__Task goal__:
You are asked to write out the entries exactly as they are given.

__Entries shown__:
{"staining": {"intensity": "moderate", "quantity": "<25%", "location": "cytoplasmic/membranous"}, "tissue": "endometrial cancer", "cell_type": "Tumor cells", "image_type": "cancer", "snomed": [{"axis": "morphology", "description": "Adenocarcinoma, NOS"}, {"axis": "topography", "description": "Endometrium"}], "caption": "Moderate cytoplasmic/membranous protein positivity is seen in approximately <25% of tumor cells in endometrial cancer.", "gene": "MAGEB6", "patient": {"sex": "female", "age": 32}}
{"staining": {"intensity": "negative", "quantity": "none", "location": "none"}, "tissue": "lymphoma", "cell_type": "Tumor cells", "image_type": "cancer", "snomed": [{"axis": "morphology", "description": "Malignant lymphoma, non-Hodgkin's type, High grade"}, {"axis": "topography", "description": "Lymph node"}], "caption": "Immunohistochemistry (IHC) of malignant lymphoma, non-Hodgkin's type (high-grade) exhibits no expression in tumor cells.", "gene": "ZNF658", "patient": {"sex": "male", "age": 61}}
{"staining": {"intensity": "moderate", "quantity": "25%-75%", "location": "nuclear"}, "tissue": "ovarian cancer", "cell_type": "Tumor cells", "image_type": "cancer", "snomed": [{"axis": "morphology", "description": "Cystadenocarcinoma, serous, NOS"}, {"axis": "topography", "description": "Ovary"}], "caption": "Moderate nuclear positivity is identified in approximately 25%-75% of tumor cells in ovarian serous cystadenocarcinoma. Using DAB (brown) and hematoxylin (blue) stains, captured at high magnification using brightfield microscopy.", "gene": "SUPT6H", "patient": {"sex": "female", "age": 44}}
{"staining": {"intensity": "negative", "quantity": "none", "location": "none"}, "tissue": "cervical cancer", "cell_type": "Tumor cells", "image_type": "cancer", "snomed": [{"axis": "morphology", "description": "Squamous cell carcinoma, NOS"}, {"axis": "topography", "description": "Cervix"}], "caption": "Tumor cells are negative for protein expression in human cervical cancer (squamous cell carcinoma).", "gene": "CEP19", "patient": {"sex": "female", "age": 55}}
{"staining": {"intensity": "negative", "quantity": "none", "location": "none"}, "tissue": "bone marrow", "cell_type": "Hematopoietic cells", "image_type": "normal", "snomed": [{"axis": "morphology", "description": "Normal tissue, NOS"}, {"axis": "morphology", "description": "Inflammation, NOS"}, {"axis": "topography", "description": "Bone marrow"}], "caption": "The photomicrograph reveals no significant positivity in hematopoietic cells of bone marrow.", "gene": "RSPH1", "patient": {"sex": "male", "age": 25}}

__Output for this task__:
{"staining": {"intensity": "moderate", "quantity": "<25%", "location": "cytoplasmic/membranous"}, "tissue": "endometrial cancer", "cell_type": "Tumor cells", "image_type": "cancer", "snomed": [{"axis": "morphology", "description": "Adenocarcinoma, NOS"}, {"axis": "topography", "description": "Endometrium"}], "caption": "Moderate cytoplasmic/membranous protein positivity is seen in approximately <25% of tumor cells in endometrial cancer.", "gene": "MAGEB6", "patient": {"sex": "female", "age": 32}}
{"staining": {"intensity": "negative", "quantity": "none", "location": "none"}, "tissue": "lymphoma", "cell_type": "Tumor cells", "image_type": "cancer", "snomed": [{"axis": "morphology", "description": "Malignant lymphoma, non-Hodgkin's type, High grade"}, {"axis": "topography", "description": "Lymph node"}], "caption": "Immunohistochemistry (IHC) of malignant lymphoma, non-Hodgkin's type (high-grade) exhibits no expression in tumor cells.", "gene": "ZNF658", "patient": {"sex": "male", "age": 61}}
{"staining": {"intensity": "moderate", "quantity": "25%-75%", "location": "nuclear"}, "tissue": "ovarian cancer", "cell_type": "Tumor cells", "image_type": "cancer", "snomed": [{"axis": "morphology", "description": "Cystadenocarcinoma, serous, NOS"}, {"axis": "topography", "description": "Ovary"}], "caption": "Moderate nuclear positivity is identified in approximately 25%-75% of tumor cells in ovarian serous cystadenocarcinoma. Using DAB (brown) and hematoxylin (blue) stains, captured at high magnification using brightfield microscopy.", "gene": "SUPT6H", "patient": {"sex": "female", "age": 44}}
{"staining": {"intensity": "negative", "quantity": "none", "location": "none"}, "tissue": "cervical cancer", "cell_type": "Tumor cells", "image_type": "cancer", "snomed": [{"axis": "morphology", "description": "Squamous cell carcinoma, NOS"}, {"axis": "topography", "description": "Cervix"}], "caption": "Tumor cells are negative for protein expression in human cervical cancer (squamous cell carcinoma).", "gene": "CEP19", "patient": {"sex": "female", "age": 55}}
{"staining": {"intensity": "negative", "quantity": "none", "location": "none"}, "tissue": "bone marrow", "cell_type": "Hematopoietic cells", "image_type": "normal", "snomed": [{"axis": "morphology", "description": "Normal tissue, NOS"}, {"axis": "morphology", "description": "Inflammation, NOS"}, {"axis": "topography", "description": "Bone marrow"}], "caption": "The photomicrograph reveals no significant positivity in hematopoietic cells of bone marrow.", "gene": "RSPH1", "patient": {"sex": "male", "age": 25}}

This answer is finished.